Of course, once the basic luxuries are in place and we no longer have to worry about where our next meal is coming from or whether we’re going to freeze in the winter, the search for luxury still goes on, eventually culminating in an economy where “luxury” is decoupled from comfort or pleasure and associated with high cost or exclusivity. I think it’s worthwhile to step back sometimes and think about what truly gives us pleasure and what simply causes our hunter-gatherer brains to experience a dopamine rush when the pursued object (or a facsimile of it) is obtained or displayed, even if it’s useless to us or requires more outlay of resources and/or maintenance than it gives back in pleasure.

The start of a new year is a good time to think about where to draw the line between real luxuries (maybe some good perfume!) and artificially created desires for “luxury” items (a ride in this ridiculous looking vehicle?).

["luxury" item photos from retailers' advertisements; idealized "caveman" drawing by Margaret McIntyre, around 1920]


  1. Hi Ellen,

    When I made the comment you are referring to I was thinking about what defined luxury for me and what "necessity". Since my business is music I have been told on more than one occasion (believe or not) that what I do cannot be considered a necessary part of life. It IS a necessary part of my life, however, and not just from an economic standpoint. I have found that without an outlet for self expression my physical system turns in on itself and I become sick. Creating and enjoying the arts, including, of course, the 8th art, is not a luxury for me but a physical and psychological necessity. It is a sort of food for me, as I imagine it is for most people. And, just like food, or any other good thing, balanced and considered consumption (as you suggest above) is the key to the healthy creation and enjoyment of beauty and comfort.

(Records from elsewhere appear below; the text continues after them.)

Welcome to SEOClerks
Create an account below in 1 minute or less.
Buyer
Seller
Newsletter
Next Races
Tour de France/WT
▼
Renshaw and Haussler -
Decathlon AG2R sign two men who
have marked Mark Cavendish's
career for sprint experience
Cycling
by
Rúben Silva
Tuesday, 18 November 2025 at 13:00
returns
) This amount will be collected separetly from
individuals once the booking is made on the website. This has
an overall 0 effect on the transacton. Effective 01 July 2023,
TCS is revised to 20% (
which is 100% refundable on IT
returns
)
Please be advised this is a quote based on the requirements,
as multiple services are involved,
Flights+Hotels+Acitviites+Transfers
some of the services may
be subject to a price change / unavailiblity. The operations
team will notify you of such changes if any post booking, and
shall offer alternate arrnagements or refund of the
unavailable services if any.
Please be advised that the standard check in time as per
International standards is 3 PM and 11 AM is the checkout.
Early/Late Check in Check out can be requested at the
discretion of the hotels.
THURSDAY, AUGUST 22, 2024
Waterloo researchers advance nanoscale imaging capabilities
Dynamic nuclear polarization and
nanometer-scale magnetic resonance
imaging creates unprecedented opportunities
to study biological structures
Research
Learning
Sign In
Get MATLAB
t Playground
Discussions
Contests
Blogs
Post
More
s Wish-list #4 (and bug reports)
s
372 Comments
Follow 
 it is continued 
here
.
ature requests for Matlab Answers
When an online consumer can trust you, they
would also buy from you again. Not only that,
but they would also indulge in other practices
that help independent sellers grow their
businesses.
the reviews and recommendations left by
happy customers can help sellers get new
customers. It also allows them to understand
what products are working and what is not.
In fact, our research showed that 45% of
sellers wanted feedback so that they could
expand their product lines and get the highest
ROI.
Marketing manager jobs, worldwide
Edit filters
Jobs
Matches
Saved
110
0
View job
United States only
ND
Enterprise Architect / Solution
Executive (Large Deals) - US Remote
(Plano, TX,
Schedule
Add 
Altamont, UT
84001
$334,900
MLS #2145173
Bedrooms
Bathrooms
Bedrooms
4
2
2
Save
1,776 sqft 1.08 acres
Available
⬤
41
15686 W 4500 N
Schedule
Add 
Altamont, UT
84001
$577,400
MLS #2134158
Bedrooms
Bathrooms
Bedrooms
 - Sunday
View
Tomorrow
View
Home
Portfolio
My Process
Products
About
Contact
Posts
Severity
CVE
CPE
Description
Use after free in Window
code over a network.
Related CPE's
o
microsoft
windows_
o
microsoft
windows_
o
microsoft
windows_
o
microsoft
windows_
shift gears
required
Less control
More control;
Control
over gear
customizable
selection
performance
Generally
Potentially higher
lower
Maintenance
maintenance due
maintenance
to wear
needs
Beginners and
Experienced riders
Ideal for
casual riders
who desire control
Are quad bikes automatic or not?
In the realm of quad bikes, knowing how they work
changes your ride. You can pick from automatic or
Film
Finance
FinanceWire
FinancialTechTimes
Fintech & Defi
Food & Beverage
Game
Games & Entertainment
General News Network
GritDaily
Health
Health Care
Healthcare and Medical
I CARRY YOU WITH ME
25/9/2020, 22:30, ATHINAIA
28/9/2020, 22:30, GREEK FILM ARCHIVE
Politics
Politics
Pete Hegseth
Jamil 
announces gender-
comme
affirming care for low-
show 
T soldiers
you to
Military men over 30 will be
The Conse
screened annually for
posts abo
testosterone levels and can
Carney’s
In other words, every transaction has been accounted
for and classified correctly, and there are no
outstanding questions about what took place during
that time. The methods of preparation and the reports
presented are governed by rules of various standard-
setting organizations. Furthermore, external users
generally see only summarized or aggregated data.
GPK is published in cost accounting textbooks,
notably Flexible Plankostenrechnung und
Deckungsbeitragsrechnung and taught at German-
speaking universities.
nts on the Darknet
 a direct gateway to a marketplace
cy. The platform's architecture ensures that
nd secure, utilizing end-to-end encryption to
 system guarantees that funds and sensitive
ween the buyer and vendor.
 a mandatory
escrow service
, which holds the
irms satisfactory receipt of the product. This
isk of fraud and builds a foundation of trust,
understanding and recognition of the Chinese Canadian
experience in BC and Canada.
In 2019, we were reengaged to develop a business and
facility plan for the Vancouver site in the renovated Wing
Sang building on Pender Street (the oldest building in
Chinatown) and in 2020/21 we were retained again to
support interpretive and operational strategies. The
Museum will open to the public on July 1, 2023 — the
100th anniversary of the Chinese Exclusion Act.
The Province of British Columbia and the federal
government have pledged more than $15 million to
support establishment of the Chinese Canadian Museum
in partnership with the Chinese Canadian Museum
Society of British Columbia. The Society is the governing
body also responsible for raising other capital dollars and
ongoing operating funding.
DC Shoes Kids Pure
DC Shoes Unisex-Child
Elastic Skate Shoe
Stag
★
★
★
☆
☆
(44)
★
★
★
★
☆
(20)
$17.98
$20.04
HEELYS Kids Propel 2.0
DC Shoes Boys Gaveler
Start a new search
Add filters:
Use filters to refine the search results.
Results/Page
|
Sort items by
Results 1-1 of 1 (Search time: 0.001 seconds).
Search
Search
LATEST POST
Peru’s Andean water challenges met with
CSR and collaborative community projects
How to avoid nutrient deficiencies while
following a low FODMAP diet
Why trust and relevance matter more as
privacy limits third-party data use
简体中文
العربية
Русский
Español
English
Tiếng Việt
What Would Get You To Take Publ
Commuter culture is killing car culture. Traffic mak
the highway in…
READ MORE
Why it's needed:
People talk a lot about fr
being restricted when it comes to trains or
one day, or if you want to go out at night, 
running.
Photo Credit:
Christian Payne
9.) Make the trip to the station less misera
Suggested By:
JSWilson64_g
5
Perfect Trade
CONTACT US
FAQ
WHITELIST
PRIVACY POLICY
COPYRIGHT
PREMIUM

  2. Gail, that was exactly the point I was trying to make - that self-expression is not a "luxury" in the sense that some highly advertised, expensive brand of goods is. In fact, there's no question that an outlet for self-expression is an absolute necessity for physical and psychological health, and that it's deeply embedded in our nature. I am 100% convinced that blocking such expression leads to disease. It is unfortunate that many people consider self-actualization a "luxury".

    It seems to me that self-expression can occur through either creation or consumption of what we personally find beautiful and moving (making our own music or listening to music we love), but I've noticed that some people who consume so-called "luxury" goods (including the symphony, the opera, an expensive rock concert, meals at the most expensive and exclusive restaurants) seem to engage in these activities without the facets of self-expression and true enjoyment that would make them worthwhile experiences.

    I'm trying to be more aware of the issue of "considered consumption" myself and rid my life of stuff I don't find truly contributing to my enjoyment and self-expression, freeing up more time, space, and resources for the things that contribute the most. It's not always an easy task.